Your job is to retype all of the data word for word, leaving every image out.

☆ ☆ ☆ ☆ ☆ ☆ ☆

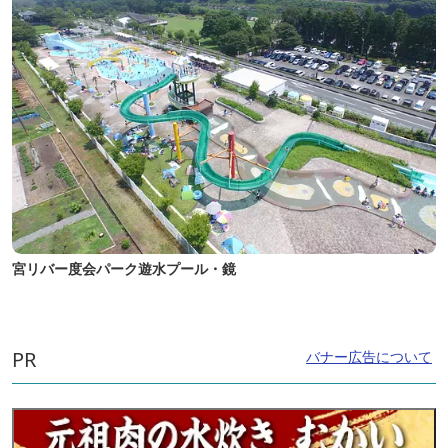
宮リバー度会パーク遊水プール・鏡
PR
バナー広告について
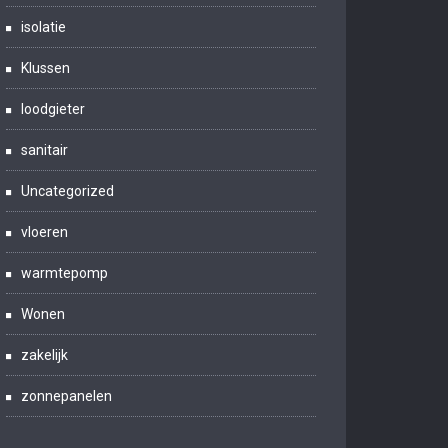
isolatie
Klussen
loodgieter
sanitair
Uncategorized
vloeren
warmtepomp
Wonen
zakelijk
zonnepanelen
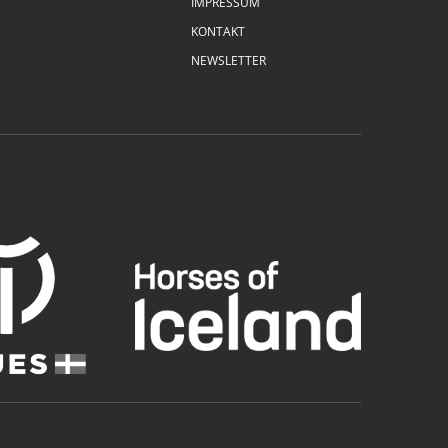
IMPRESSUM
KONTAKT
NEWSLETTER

☆ ☆ ☆ ☆ ☆ ☆ ☆

Your solution
宮リバー度会パーク遊水プール・鏡
PR
バナー広告について
isolatie
Klussen
loodgieter
sanitair
Uncategorized
vloeren
warmtepomp
Wonen
zakelijk
zonnepanelen
IMPRESSUM
KONTAKT
NEWSLETTER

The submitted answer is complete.